Nothing can be easier than to go from one end to the other of Ireland. Though her network of railways is not yet complete, great arteries radiate from Dublin in all directions and allow the island to be traversed from end to end, whether southward, westward, or northward, in less than seven or eight hours. The journey from south to north, following the great axis, is longer and more complicated, for it is necessary to change lines several times. The circular journey along the coasts is facilitated by excellent services of open coaches, that go through the regions not yet penetrated by railways. Lastly, one can, by following the Shannon, enter by steamboat almost to the very heart of the country.
When one has gone through those various excursions, completed by riding and walking tours, and seen the island under its various aspects, one perceives that it presents in a general manner the appearance of a cup, with brims rising towards the sea; in other words, it consists in a vast central plain, protected on all its circumference by groups of hills and mountains, preventing the inroad of the ocean. Those mountains are in no part very high; the finest, those of Kerry, do not rise above 1800 feet. But their very position on the brink of the Atlantic, the erosions undermining their base, the deep bays they delineate, the innumerable lakes hidden away in their bosoms, lend them a majesty far above their altitude. Bland and smiling in Wicklow, they are in Kerry of an unequalled serenity, while in Connemara they preserve unbroken the rude chaos of primeval cataclysms, and display on the north of Antrim’s table-land, towards the Giant’s Causeway, the most stupendous basaltic formations.
Yet the normal, the truest aspect of Ireland, is represented by the central plain—a large, unbroken surface of green undulating waves, ever bathed in a damp and fresh atmosphere, shut in on the horizon by dark blue mountains.
This aspect is of infinite sweetness; no land possesses it in a similar degree. It takes possession of you, it penetrates you like a caress and a harmony. One understands, when submitted to that entirely physical influence, the passionate tenderness that Irishmen feel for their country, and that is best illustrated by Moore’s poetry. The sky seems to have endeavoured to find the true chord in response to the earth, in order to give to all things those deliciously blended tones. The stars are nearly always seen through a light haze, and the sun itself shines but through a veil of vapours, into which it seems eager to disappear again. The shadows are not hard and well defined; they melt into each other by insensible gradations of tint. All is green, even the stones, clothed in moss; the walls, covered with ivy; the waters, hidden under a mantle of reeds and water-lilies. In other climes the fields, after a spring shower, take unto themselves the bravery that here is seen in all seasons. In the full heat of July the corn, the barley, the oats still keep their April dress. Do they ever ripen? They say they do, towards the end of October; but surely they never can get yellow. Yellow is not an Irish colour, nor is white. Ireland is indeed green Erin, the Emerald Isle. Never was name more truly given.

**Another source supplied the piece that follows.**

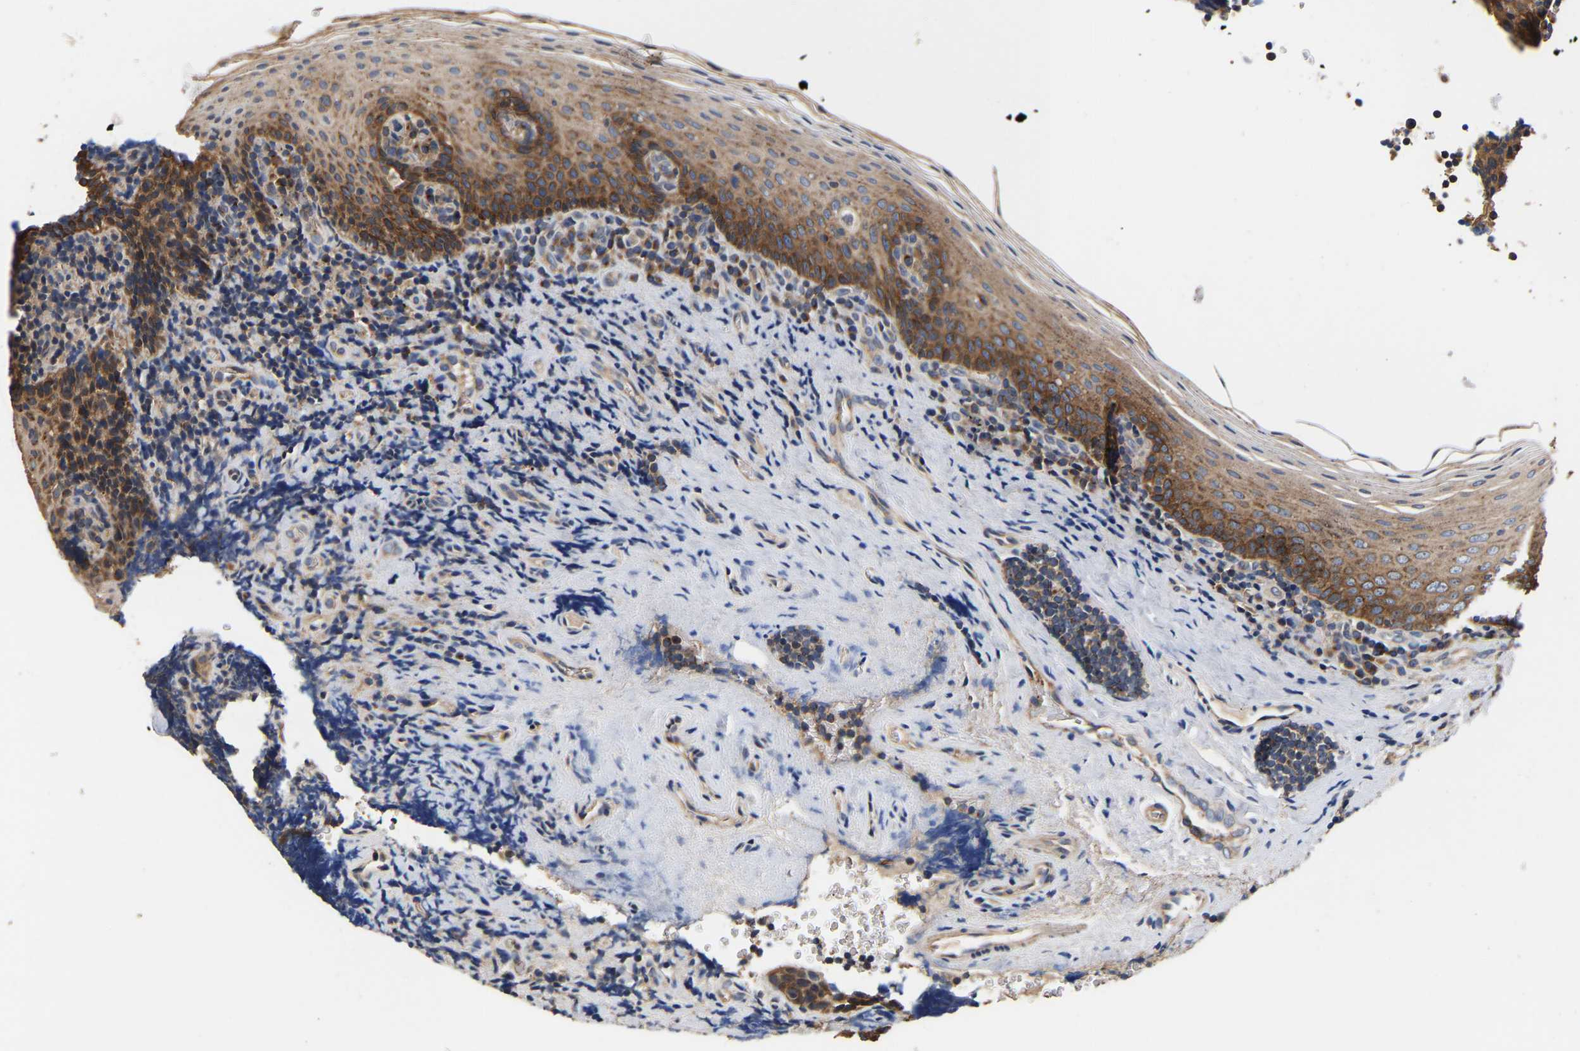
{"staining": {"intensity": "weak", "quantity": ">75%", "location": "cytoplasmic/membranous"}, "tissue": "tonsil", "cell_type": "Germinal center cells", "image_type": "normal", "snomed": [{"axis": "morphology", "description": "Normal tissue, NOS"}, {"axis": "morphology", "description": "Inflammation, NOS"}, {"axis": "topography", "description": "Tonsil"}], "caption": "Immunohistochemical staining of normal human tonsil exhibits weak cytoplasmic/membranous protein positivity in approximately >75% of germinal center cells.", "gene": "LRBA", "patient": {"sex": "female", "age": 31}}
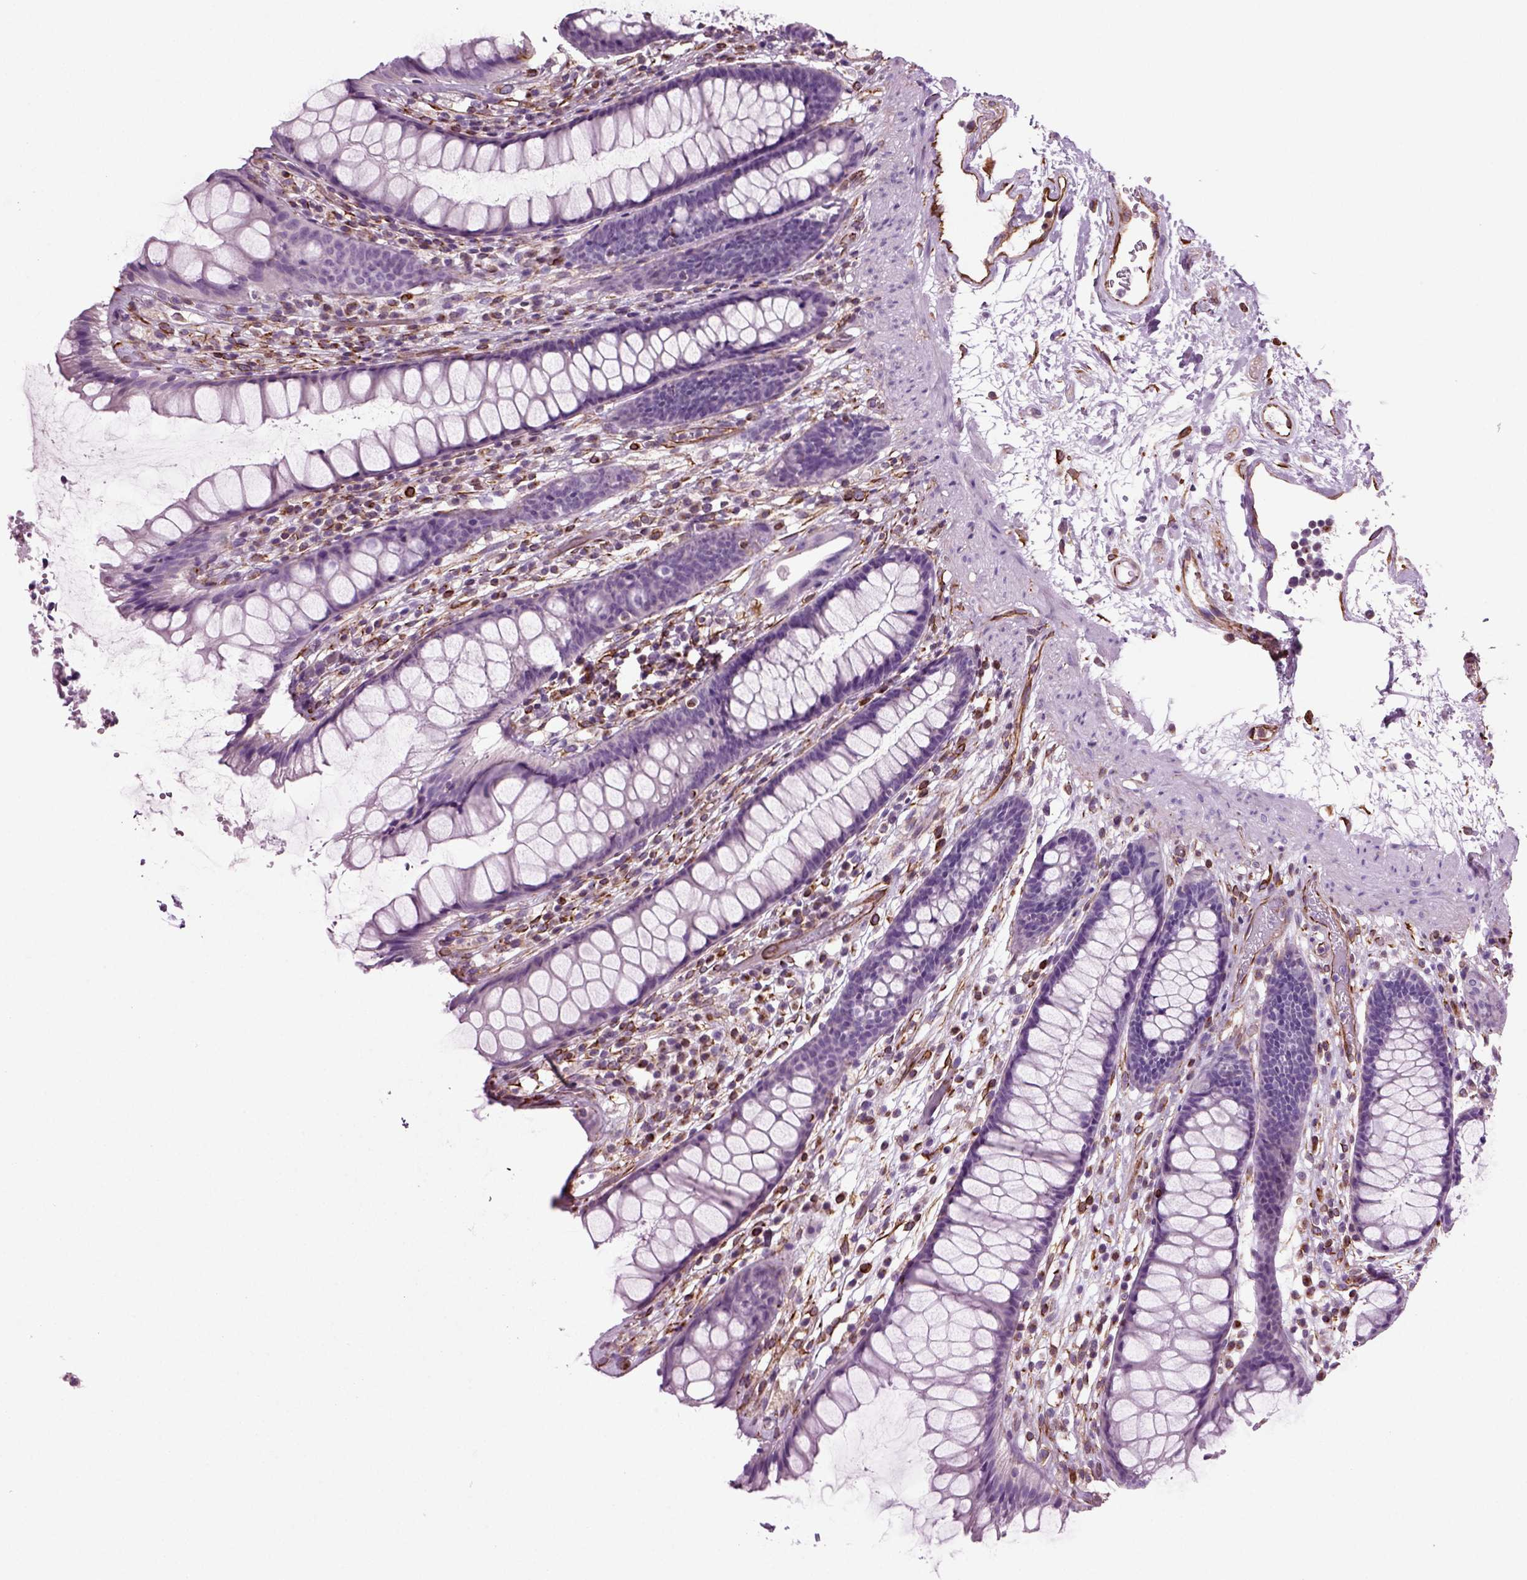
{"staining": {"intensity": "negative", "quantity": "none", "location": "none"}, "tissue": "rectum", "cell_type": "Glandular cells", "image_type": "normal", "snomed": [{"axis": "morphology", "description": "Normal tissue, NOS"}, {"axis": "topography", "description": "Rectum"}], "caption": "This is an immunohistochemistry (IHC) photomicrograph of normal human rectum. There is no staining in glandular cells.", "gene": "ACER3", "patient": {"sex": "male", "age": 72}}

One could consider Ireland as a prodigious grass plot of some twenty million acres, constantly watered by rain. Water is everywhere: in the clouds that the winds of the Atlantic drive over her, and that the highlands of Scotland and Norway stop in their course; on the soil, where all hollows, great or small, become lakes; under the ground even, where the roots of vegetables, saturated and swollen like sponges, slowly change into peat. Ireland is the most liberally watered country in Europe, and yet, thanks to the constancy of the winds over her, one can scarcely say it is a damp country. The fall of water is on an average of 926 millimetres in a year—a little over three feet. The ground, naturally of admirable fruitfulness, is still further favoured by the mildness and equableness of the climate on the shores.
The flora almost recalls that of the Mediterranean coasts. The fauna presents the remarkable peculiarity of not possessing a single dangerous or even repulsive species—not one toad, not one reptile, except the most innocent among them all, the “friend of man,” the lizard. Legends say that St. Patrick, the Christian apostle of the isle, coming from Brittany in the 6th century, threw all the serpents into the sea, and all the toads after them; indeed, he is habitually represented in popular imagery as engaged in performing that miracle.